University of Alabama at Birmingham researchers and colleagues reported that reductive stress — an imbalance in the normal oxidation/reduction, or redox, homeostasis — caused pathological changes associated with heart failure in a mouse model. This was a follow-up to their 2018 clinical study that found about one in six heart failure patients shows reductive stress.
Two years ago,Now they have extended their description of changes caused by reductive stress to describe changes in the proteome of heart cells in mice, disclosing a likely proteome signature for reductive stress cardiomyopathy. A proteome is the complement of proteins expressed in a cell or tissue.
Using tandem mass spectrometry, researchers led by Rajasekaran Namakkal-Soorappan, Ph.D., associate professor in the UAB Department of Pathology, Division of Molecular and Cellular Pathology, looked at differential protein expression between control hearts and reductive-stress hearts in a mouse model of chronic reductive stress.
They found about 560 proteins were differentially expressed, and 32 proteins were significantly altered — 20 being upregulated and 12 downregulated. The reductive stress mouse model is caused by a constitutively active NRF2, the redox sensor that maintains redox homeostasis in cells.
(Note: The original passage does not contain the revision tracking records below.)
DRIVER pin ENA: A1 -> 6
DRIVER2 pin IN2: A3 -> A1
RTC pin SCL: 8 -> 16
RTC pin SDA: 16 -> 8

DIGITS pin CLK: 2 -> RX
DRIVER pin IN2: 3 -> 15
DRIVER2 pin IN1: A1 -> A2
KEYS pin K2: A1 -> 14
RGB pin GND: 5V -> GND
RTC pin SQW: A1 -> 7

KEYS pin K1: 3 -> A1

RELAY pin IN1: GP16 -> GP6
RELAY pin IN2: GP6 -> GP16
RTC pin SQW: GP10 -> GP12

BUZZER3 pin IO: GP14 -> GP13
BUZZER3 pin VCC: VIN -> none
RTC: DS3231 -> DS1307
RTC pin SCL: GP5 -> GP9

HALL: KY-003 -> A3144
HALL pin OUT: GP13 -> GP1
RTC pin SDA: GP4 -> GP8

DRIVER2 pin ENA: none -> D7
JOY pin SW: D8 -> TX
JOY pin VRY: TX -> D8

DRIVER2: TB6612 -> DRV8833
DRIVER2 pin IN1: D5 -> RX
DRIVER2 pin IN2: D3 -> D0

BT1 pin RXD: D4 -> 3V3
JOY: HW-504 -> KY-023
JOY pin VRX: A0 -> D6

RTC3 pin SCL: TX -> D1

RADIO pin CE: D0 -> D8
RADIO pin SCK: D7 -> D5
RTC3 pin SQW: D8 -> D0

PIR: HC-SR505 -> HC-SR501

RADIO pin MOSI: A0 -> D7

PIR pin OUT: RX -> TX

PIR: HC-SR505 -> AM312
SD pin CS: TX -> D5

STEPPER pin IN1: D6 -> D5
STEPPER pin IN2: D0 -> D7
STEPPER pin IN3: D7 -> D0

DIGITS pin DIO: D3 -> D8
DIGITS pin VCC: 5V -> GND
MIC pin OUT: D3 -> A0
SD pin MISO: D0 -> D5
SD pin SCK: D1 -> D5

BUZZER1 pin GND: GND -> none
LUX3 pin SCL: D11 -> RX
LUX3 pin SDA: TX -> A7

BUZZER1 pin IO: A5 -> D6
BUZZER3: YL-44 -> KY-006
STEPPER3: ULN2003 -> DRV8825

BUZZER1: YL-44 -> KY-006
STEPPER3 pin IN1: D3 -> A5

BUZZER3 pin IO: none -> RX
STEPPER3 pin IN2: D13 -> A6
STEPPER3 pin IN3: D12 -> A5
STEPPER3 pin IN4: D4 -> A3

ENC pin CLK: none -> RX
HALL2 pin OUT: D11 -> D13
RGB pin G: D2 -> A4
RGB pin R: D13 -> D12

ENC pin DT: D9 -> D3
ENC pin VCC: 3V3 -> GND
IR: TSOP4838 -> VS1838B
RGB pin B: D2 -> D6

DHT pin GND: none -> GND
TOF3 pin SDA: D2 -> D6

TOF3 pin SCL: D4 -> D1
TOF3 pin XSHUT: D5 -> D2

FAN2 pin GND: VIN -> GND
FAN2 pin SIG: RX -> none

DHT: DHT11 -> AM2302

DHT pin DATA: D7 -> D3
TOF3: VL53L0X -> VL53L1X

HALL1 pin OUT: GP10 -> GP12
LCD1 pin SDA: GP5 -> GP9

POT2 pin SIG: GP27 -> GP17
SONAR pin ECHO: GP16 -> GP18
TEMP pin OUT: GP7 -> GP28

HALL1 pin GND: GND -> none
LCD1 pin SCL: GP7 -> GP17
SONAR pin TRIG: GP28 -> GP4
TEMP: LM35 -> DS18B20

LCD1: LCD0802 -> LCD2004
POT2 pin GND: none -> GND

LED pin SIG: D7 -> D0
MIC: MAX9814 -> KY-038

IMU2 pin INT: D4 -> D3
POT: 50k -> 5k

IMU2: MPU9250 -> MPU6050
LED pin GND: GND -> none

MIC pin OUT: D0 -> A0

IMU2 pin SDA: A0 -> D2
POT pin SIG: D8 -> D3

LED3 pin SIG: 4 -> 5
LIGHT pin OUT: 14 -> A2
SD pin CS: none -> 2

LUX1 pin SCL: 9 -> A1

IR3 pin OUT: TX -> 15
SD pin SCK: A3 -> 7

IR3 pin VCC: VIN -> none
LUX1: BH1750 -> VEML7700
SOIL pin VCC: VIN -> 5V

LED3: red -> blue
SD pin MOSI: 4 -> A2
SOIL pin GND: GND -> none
Through gene ontology and pathway analysis, the researchers found that the majority of the differentially expressed proteins are involved in stress-related pathways such as antioxidants, NADPH, protein quality control and others. Proteins involved in mitochondrial respiration, lipophagy and cardiac rhythm were dramatically decreased in the reductive stress hearts.
The most significantly changed subset of proteins was in the glutathione family. Glutathione is an antioxidant, active in redox homeostasis, that can exist in a reduced or oxidized form.
Surprisingly, the levels of about half of 104 altered proteins were found not to correlate with levels of their messenger RNAs, the gene message that is read by ribosomes to make a protein. The reason for this asynchrony is not known.
In association with the altered proteome, the reductive stress mice displayed pathological cardiac remodeling. This cardiomyopathy makes it harder for the heart to pump blood, and it can lead to heart failure. The researchers also found post-translational modifications such as oxidation, N-ethylmaleimide, methionine loss and acetylation in the reductive stress hearts.
“Under reductive stress, we observed downregulation of several myocardial adaptation or rescue pathways and upregulation of pathophysiological processes, which are associated with reductive stress cardiomyopathy over time,” Namakkal-Soorappan said. “Thus, our results provide a rationale to develop personalized antioxidant therapeutic strategies to avoid reductive stress-mediated proteome alterations in humans.”
The report, “Tandem Mass Tagging based identification of proteome signatures for reductive stress cardiomyopathy,” is published in Frontiers in Cardiovascular Medicine.
Co-authors with Namakkal-Soorappan are Sini Sunny, Arun Jyothidasan and Steven Pogwizd, UAB Department of Pathology; Cynthia L. David and Krishna Parsawar, the University of Arizona; Arul Veerappan, New York University School of Medicine; and Dean P. Jones, Emory University.
In research publications, Namakkal-Soorappan lists his name as Namakkal S. Rajasekaran. The UAB Department of Pathology is part of the Marnix E. Heersink School of Medicine.